Most high-end cymbals have dark characteristics, but you can get ones that are much lower-pitched than others.
Dry cymbals don’t have a lot of sustain. They get out of the way very quickly after hitting them, as their tones don’t ring for long.
They also blend into mixes instead of cutting through them, and they’re the best cymbal options to go with if you don’t want a lot of volume.
They’re a great option to use when playing in small venues or churches.
There’s a divide in the drumming community when it comes to dry cymbals. Some drummers love them, while others can’t stand them.
Trashy cymbals have harsh frequencies. They’re very loud, but they also don’t have a lot of sustain. So, you get an aggressive punch that fades away quite quickly.
Chinas are the trashiest cymbals that you can get. That’s their main quality. However, you also get crashes, splashes, and hi-hats that have holes in them to create trashy tones.
What are the Most Important Cymbals for a Drum Kit?
Every drum setup needs to have a pair of hi-hats and a ride cymbal. Those are the two essential cymbal types that will allow you to play most grooves. It’s even better if the ride cymbal that you have can be crashed on.
For a more expansive and dynamic setup, crash cymbals should be the next addition. It’s good to have two of them, with one being slightly larger than the other.
If you play modern pop music, you’ll need to add some sort of stacked cymbal into the mix. If you play fusion or gospel, you’ll need a few splash cymbals.

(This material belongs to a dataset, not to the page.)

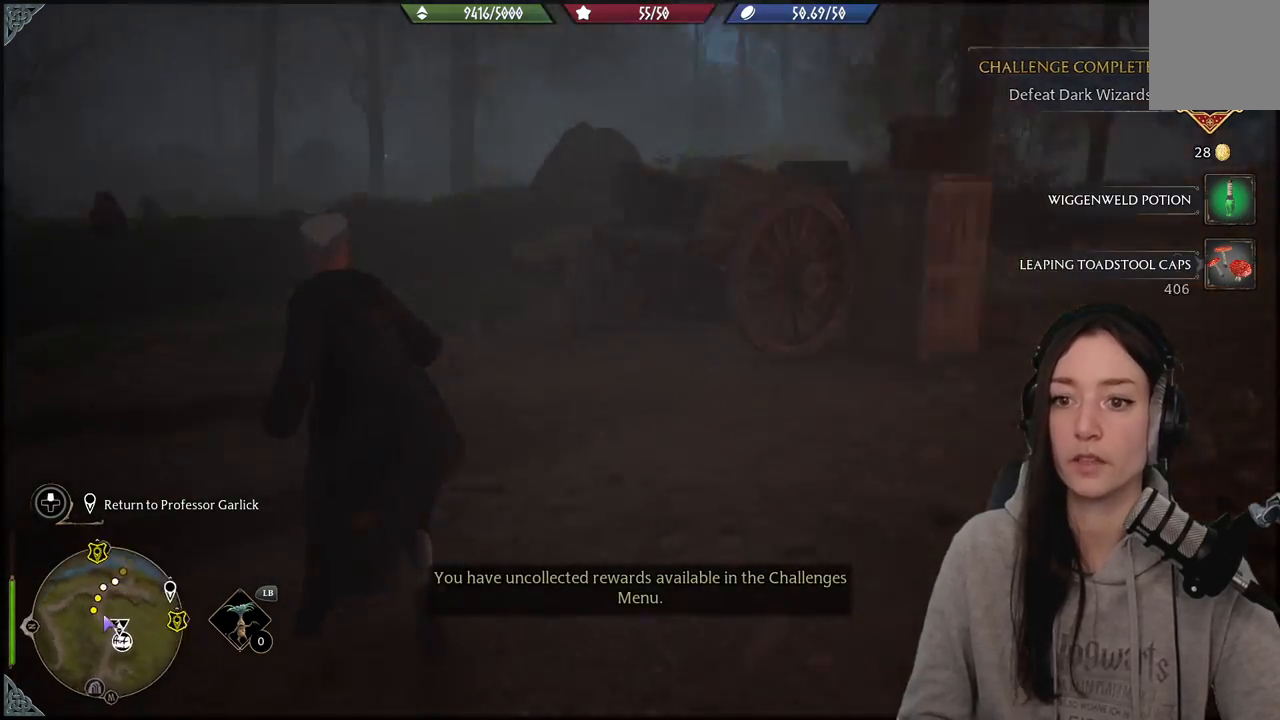
{"buttons": [], "left_stick": "up", "right_stick": "down-left", "events": [[217, "right_stick", "center"], [300, "left_stick", "up"], [483, "right_stick", "down-left"]]}
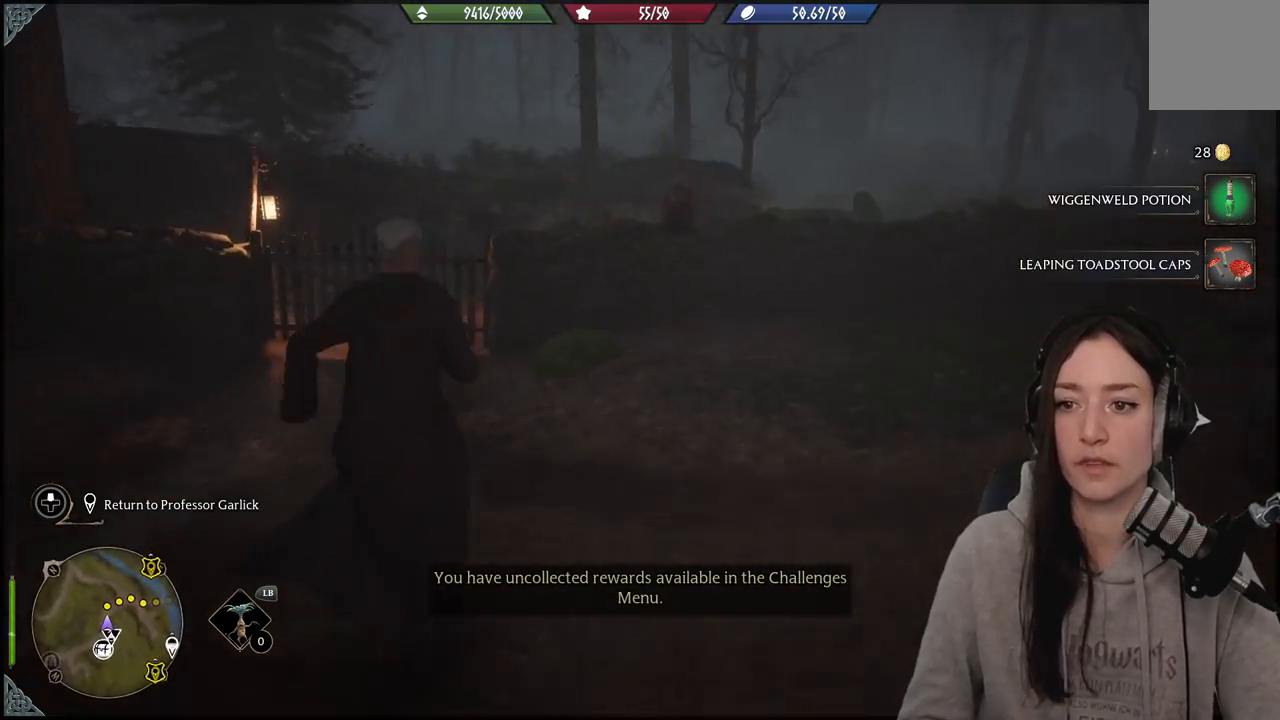
{"buttons": [], "left_stick": "up-right", "right_stick": "center", "events": [[250, "right_stick", "center"], [317, "left_stick", "up-right"]]}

Everything after that becomes a personal preference, and you should just create a cymbal setup that reflects the sound you want to have.
What are the Best Cymbal Brands?
Over the past decade, there have been four major brands that have dominated the cymbal market. These brands are Zildjian, Meinl, Paiste, and Sabian.
They’re referred to as the big four, and they’re the cymbals that you’ll find being sold all around the world with multiple distributors in most countries.
If you want to guarantee that you get good cymbals, it’s best to choose ones from those brands.
There are a few other cymbal brands that are worth mentioning, though. They’re not as big and don’t have as wide a reach, so you may not find them as easily as the ones from the big four brands.
The other brands worth mentioning are Dream, Istanbul Agop, Istanbul Mehmet, Bosphorus, and Zultan.
Final Thoughts on Types of Cymbals
Having a good understanding of different cymbal types is the best way to ensure that you’re getting cymbals that will give you a sound that you love. While the drums are the meat and bones of your set, the cymbals will be what distinguishes your kit from others.
There are more tonal variations with cymbals, so your cymbal choice affects the overall sound of your drum set.
Make sure that you have a good pair of hi-hats, a ride cymbal, and at least one crash cymbal. After that, you can choose what to add to create a diverse setup that reflects your playing style.